TheBigBean Posts: 21,148
edited June 2010 in Workshop
I have a Shimano 105 Hollowtech I (not II) crankset, and I'm trying to remove the BB, I'd be extremely grateful for any assistance:

- I think I need a Park BBT-18 to remove the lockring, but am not completely sure. The lockring definitely has 8 notches. Is this correct, and is it worth buying this specific tool, or should I go with a more generic tool that I would be able to use on other bikes?

- I have a square taper crank puller and understand there is some giszo (like a coin) that I can put on the end to make it work. Is this the sort of thing that Cycle Surgery are likely to be able to sell me, or should I just splash out on a new one?

- Are there any other pitfalls I should look out for?

Many thanks


  • careful
    careful Posts: 720
    This is on offer now, but lots of other similar ones around.
    You dont need any puller for HT2. The large end is for tightening the bearings into the frame (well tight).
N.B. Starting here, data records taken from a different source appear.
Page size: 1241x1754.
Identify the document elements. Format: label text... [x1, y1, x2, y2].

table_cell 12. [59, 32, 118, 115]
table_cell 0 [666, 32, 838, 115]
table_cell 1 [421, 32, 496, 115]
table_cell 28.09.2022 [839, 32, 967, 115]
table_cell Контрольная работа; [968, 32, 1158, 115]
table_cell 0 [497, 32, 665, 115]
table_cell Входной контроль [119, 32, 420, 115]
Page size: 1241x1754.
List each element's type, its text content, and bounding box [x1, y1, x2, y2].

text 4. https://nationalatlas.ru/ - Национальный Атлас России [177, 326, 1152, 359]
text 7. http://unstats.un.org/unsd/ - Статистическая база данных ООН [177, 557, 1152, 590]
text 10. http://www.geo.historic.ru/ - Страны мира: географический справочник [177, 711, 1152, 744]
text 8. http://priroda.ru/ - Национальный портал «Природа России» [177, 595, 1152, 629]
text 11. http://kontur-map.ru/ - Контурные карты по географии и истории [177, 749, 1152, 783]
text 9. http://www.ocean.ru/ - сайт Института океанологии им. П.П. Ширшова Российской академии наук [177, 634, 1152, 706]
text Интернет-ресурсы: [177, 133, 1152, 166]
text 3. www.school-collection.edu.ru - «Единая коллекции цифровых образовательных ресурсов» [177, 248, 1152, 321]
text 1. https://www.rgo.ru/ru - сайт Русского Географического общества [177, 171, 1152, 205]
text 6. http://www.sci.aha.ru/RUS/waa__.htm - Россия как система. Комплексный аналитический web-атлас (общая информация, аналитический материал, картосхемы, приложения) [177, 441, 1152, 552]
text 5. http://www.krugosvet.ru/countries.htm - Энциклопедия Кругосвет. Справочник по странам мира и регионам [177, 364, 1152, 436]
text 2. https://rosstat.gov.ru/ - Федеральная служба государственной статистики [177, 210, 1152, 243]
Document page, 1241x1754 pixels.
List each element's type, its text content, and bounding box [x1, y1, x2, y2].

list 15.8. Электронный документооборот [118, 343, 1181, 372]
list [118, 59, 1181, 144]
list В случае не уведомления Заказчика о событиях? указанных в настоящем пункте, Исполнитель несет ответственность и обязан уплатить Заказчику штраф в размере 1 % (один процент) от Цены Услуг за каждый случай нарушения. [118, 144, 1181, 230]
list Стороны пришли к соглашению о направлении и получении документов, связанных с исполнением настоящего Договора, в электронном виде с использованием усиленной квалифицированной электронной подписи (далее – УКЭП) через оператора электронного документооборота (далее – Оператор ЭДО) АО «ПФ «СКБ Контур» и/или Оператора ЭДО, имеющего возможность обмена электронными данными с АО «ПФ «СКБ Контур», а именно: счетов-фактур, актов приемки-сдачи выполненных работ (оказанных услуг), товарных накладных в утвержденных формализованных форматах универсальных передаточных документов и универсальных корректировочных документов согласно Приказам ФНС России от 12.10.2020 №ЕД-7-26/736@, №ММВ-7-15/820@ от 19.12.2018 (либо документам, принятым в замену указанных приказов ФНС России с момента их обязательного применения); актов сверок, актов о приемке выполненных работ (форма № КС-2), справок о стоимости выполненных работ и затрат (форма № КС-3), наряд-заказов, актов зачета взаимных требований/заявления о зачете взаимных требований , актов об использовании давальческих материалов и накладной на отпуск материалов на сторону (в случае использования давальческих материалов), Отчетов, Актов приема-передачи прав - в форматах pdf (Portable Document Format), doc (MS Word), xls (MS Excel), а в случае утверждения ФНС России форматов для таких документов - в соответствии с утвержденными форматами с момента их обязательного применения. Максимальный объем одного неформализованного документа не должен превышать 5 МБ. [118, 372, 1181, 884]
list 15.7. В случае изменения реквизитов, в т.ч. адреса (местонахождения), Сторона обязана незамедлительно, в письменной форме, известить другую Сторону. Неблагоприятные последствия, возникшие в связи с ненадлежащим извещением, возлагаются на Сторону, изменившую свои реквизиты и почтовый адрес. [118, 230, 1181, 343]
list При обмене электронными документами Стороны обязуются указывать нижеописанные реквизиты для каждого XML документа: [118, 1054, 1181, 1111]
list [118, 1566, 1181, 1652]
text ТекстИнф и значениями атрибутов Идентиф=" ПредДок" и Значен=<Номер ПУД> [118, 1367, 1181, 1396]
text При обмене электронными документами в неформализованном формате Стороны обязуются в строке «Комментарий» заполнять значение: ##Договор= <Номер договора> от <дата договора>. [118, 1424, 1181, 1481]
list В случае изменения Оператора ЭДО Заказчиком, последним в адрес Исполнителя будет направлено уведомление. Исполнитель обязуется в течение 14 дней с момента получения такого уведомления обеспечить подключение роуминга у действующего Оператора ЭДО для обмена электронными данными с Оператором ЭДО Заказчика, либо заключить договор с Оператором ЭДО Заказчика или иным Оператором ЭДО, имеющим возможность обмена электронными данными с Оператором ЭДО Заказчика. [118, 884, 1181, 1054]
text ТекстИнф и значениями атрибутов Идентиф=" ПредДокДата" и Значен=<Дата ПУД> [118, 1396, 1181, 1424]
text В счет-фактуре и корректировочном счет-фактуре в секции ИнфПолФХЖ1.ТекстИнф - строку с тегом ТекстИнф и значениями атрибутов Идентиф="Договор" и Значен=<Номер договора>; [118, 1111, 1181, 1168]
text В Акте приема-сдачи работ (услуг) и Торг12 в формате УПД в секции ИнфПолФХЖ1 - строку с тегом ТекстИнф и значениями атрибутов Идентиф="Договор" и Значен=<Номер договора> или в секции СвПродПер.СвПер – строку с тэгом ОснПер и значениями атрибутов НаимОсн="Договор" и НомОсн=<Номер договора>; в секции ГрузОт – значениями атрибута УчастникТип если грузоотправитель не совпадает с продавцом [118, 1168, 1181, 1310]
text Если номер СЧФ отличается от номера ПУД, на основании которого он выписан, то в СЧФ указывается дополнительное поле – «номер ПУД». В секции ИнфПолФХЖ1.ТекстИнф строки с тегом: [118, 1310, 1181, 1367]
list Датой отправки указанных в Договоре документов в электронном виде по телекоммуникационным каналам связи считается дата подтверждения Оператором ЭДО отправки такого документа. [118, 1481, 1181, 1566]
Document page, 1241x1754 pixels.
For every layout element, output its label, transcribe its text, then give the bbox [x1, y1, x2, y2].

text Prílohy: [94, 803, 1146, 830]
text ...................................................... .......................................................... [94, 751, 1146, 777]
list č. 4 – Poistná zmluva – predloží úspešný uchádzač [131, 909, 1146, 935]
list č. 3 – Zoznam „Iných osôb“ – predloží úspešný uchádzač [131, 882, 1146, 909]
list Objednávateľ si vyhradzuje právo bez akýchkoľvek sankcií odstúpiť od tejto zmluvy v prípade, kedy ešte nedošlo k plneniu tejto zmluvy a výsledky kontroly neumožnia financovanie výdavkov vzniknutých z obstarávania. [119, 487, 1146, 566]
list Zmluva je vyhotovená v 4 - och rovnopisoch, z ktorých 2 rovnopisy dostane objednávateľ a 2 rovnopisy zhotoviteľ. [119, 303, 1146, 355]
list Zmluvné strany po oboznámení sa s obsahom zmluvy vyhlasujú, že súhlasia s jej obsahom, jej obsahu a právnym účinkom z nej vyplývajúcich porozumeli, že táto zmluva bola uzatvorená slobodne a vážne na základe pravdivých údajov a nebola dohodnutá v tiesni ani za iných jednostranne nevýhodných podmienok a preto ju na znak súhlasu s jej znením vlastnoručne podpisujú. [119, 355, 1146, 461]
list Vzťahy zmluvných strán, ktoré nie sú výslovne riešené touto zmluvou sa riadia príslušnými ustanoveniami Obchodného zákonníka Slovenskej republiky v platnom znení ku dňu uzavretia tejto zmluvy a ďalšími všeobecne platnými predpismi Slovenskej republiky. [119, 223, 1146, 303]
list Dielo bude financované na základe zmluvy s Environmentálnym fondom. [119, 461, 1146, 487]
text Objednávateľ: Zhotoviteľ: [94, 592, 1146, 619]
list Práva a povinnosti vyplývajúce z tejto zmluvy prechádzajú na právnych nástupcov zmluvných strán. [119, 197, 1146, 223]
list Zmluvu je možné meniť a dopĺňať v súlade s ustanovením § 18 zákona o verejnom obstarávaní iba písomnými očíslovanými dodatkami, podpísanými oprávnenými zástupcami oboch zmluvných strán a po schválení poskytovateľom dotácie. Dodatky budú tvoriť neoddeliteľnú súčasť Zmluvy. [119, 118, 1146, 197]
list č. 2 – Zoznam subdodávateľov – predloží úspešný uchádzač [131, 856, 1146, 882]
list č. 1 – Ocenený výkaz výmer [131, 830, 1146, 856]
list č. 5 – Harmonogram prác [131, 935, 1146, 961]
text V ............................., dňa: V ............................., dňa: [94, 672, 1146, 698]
The small end is just nipped up finger tight to eliminate side float. Great debate about whether the bb of the frame should be faced first (local bike shop job). Persoanlly I have never bothered and have had no problems with bearings. Most important is to tighten the two crank bolts to the correct torque, and tighten each one progressively. If you dont have a torque wrench then its fairly tight using a normal length key (not a mini tool). Check the bolts after a short ride.
  • careful
    careful Posts: 720
    Sorry, half asleep! Just realised you are removing the cranks. Tool advice still applies though - and presumably you will be refitting HT2. I would also advise removing the crank bolts progressively to prevent distorting the crank. Also, before pulling the L/H crank off, remember to flip out the little black safety catch with a srewdriver or similar. It just swings out a few degees.
  • Monty Dog
    Monty Dog Posts: 20,614
    Ignore the last two posts - this is for a HT1 chainset - internal bearing, not HTII external bearing so information is wrong.

    Not clear from your description as to whether you have an HT1 BB either - these are cartridge type and don't have a lockring and used a splined tool to screw either side into the BB. Suggest you look on Park Tool to ID your parts. e.g. Park BBT-32 will work with HT1 and ISIS types.

    You can use an adaptor for an older sq taper crank puller - it's more of a tophat shape otherwise there's a risk of it turning and jamming inside the BB spindle. However, they generally come supplied with the puller, not separately.
    Make mine an Italian, with Campagnolo on the side..
  • TheBigBean
    TheBigBean Posts: 21,148
    Thanks for your help.

    It is definitely an HT1 crankset (not 2) and I'm fairly sure the BB has an 8 notch lockring. Maybe it is better if I remove the cranks and inspect things more closely.

    The main problem I have is that I went to my LBS and asked for the tools and they sold me completely the wrong one (totally the wrong size and number of notches), so I figured it might be easier if I worked this out myself, or maybe bought a more generic tool.